◆ **Fragmento**
Que la banda terrorista no ha fracaso lo demuestra el apoyo electoral a sus partidos herederos
Prácticamente borrada ETA, y según aquellos simplificadores, entre nosotros ya sólo reina sin rival la democracia; así de sencillo. Y la democracia no es otra cosa que el sometimiento a la regla de la mayoría, bien fácil. Nada de debatir la razón y justicia de las propuestas públicas ni denunciar los derechos humanos vulnerados, porque basta contar los votos. De suerte que casi todos los políticos y comentaristas han reiterado que lo único perverso del terrorismo era su violencia, pero no las premisas etnicistas que la animaban y justificaban. Puesto que en Euskadi se sucedieron las extorsiones y las bombas, lo primero era acabar con ello; pero lo simultáneo fue también adoptar a diario medidas que, tan sólo por ser pacíficas, pasaban por irreprochables. Por eso, como los afiliados del PNV no cometían atentados (aunque a menudo exculparan a sus autores) y sus prohombres eran elegidos a través del sufragio, ese nacionalismo parecía democrático. De hecho era ante todo pacífico, y de un pacifismo más que sospechoso cuando protegía a los violentos.
Por lo demás, no es seguro que los voceros de que la democracia ha ganado la partida contribuyeran mucho a este triunfo. Esa victoria no estriba en lograr que los violentos renuncien a sus ideas, nos explican, sino en que las defiendan sólo con la palabra. Para ello no hacía falta, sin embargo, renunciar a las nuestras ni admitir esas ideas que escinden a la sociedad entre nativos y ciudadanos y la abocan al enfrentamiento. Quedarse en ser antiterrorista no equivale a ser demócrata, al menos en el sentido más propio de este adjetivo. En realidad, los simplificadores comulgaron con unas cuantas políticas de corte antidemocrático, aunque tuvieran el aval mayoritario. Igual que los socialistas catalanes, muchos de los nuestros hablaban en prosa nacionalista sin saberlo. Incluso cuando han encabezado el Gobierno o gestionado la educación, ¿se ha escuchado de los socialistas vascos algún argumento de peso, pongamos por caso, contra la patente ilegitimidad de la política lingüística?
Más bien se diría que no acabamos de entender la naturaleza misma del nacionalismo triunfante. Todavía nos cuesta aceptar que el carácter político, y no sólo criminal, del terrorismo convertía a sus crímenes en bastante más abominables que los ordinarios. Aún se sorprenden muchos cada vez que los partidos abertzales, de derecha o de izquierda (?), manifiestan su unidad familiar desde la creencia en la primacía de los derechos de su nación sobre los demás derechos.

◆ **Registros aportados**

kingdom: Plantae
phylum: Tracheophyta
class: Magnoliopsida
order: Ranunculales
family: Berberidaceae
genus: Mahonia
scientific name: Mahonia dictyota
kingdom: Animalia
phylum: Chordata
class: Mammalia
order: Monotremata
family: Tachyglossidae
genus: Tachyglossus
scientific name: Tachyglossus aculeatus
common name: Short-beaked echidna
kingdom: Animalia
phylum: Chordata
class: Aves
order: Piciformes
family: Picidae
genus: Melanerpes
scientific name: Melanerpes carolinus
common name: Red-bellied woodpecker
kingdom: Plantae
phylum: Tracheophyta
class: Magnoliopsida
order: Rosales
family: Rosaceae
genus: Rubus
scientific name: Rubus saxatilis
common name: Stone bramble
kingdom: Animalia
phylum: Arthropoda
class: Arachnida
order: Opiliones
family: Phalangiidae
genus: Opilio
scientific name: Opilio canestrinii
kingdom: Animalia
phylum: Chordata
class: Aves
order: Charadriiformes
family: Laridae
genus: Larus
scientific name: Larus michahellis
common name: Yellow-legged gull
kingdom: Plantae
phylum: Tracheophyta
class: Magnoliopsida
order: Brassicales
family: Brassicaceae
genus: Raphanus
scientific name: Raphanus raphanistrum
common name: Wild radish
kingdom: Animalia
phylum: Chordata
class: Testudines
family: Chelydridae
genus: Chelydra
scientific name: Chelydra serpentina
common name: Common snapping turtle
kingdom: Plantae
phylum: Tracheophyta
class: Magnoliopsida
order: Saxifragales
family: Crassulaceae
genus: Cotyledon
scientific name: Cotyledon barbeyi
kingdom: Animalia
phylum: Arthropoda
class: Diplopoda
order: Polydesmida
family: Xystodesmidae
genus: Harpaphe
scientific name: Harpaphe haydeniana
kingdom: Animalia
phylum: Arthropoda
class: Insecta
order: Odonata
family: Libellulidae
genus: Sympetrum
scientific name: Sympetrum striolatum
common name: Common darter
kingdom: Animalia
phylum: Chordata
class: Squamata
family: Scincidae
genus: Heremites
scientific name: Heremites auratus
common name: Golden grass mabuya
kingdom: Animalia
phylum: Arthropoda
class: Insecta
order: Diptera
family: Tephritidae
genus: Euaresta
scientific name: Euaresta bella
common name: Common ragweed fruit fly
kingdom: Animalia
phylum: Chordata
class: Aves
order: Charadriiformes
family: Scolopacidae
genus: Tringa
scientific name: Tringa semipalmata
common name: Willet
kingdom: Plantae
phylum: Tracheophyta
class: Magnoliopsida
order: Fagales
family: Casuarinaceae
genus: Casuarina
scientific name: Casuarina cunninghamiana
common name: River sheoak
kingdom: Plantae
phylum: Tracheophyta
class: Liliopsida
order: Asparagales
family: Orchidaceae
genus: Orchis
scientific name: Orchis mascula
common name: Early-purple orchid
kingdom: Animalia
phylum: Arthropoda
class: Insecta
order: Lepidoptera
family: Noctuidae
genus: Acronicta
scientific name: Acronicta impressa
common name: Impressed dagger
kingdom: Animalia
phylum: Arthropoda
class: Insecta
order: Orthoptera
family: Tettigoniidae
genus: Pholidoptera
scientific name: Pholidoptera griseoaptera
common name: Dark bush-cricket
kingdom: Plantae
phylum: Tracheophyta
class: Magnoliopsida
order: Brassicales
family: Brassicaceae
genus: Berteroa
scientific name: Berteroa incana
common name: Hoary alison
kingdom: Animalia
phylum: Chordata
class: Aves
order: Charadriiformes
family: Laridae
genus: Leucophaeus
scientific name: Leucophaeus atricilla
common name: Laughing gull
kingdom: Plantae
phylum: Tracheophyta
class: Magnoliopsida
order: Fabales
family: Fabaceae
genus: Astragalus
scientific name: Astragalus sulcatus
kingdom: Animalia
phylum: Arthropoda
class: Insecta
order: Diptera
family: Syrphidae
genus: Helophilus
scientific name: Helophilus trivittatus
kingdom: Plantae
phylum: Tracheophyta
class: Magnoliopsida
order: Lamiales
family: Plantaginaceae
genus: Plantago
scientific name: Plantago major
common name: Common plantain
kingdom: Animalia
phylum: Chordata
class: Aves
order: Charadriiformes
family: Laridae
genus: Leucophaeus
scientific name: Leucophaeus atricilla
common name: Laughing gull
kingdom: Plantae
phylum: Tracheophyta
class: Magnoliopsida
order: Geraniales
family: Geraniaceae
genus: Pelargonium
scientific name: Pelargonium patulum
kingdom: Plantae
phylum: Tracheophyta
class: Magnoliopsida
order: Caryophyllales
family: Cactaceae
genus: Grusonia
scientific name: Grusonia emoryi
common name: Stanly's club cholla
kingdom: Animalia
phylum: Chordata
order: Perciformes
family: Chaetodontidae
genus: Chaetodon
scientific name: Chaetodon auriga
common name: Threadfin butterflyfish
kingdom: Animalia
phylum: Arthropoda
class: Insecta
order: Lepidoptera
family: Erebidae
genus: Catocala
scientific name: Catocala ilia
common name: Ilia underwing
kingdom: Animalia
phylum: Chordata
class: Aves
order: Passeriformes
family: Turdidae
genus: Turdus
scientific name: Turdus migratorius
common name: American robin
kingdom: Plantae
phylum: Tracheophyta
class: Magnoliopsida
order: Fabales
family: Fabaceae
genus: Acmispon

◆ **Petición escrita A**
Responde estas preguntas sobre el fragmento sobre ETA:
(i) Según los simplificadores, ¿en qué consiste la democracia?
(ii) ¿Por qué parecía democrático el nacionalismo del PNV?
(iii) ¿A quiénes se compara a los muchos "de los nuestros" que hablaban en prosa nacionalista sin saberlo?
◆ **Petición escrita B**
Reproduce con total fidelidad el pasaje del fragmento sobre ETA comprendido entre "Más bien se" y "los demás derechos.", ambos incluidos.
Básate únicamente en el fragmento sobre ETA.

◆ **Respuesta completa A**
(i) En el sometimiento a la regla de la mayoría.
(ii) Porque sus afiliados no cometían atentados y sus prohombres eran elegidos a través del sufragio.
(iii) A los socialistas catalanes.

◆ **Respuesta completa B**
Más bien se diría que no acabamos de entender la naturaleza misma del nacionalismo triunfante. Todavía nos cuesta aceptar que el carácter político, y no sólo criminal, del terrorismo convertía a sus crímenes en bastante más abominables que los ordinarios. Aún se sorprenden muchos cada vez que los partidos abertzales, de derecha o de izquierda (?), manifiestan su unidad familiar desde la creencia en la primacía de los derechos de su nación sobre los demás derechos.